Write the listing below out again in full, dropping its pictures.

[[ Provided information, beginning ]]

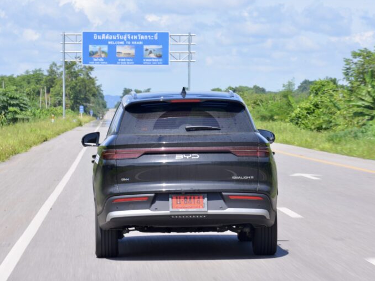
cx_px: 168
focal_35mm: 218
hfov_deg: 9.1
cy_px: 140
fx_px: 2362
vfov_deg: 6.8
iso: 100
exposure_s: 1/25
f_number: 20
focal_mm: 200
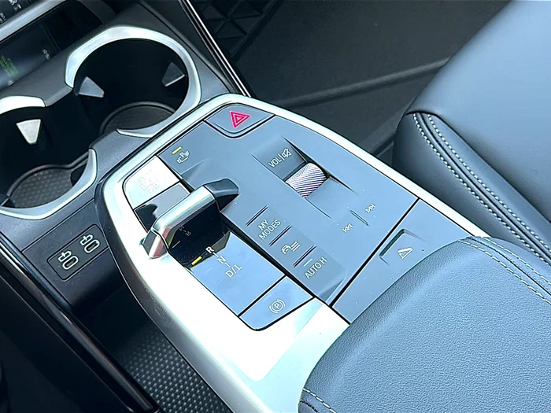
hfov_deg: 44.8
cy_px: 206
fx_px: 669
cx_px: 276
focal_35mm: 42
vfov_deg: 34.3
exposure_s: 1/104
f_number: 1.78
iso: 100
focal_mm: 6.86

[[ Provided information, end ]]

Result of this task →
cx_px: 168
focal_35mm: 218
hfov_deg: 9.1
cy_px: 140
fx_px: 2362
vfov_deg: 6.8
iso: 100
exposure_s: 1/25
f_number: 20
focal_mm: 200
hfov_deg: 44.8
cy_px: 206
fx_px: 669
cx_px: 276
focal_35mm: 42
vfov_deg: 34.3
exposure_s: 1/104
f_number: 1.78
iso: 100
focal_mm: 6.86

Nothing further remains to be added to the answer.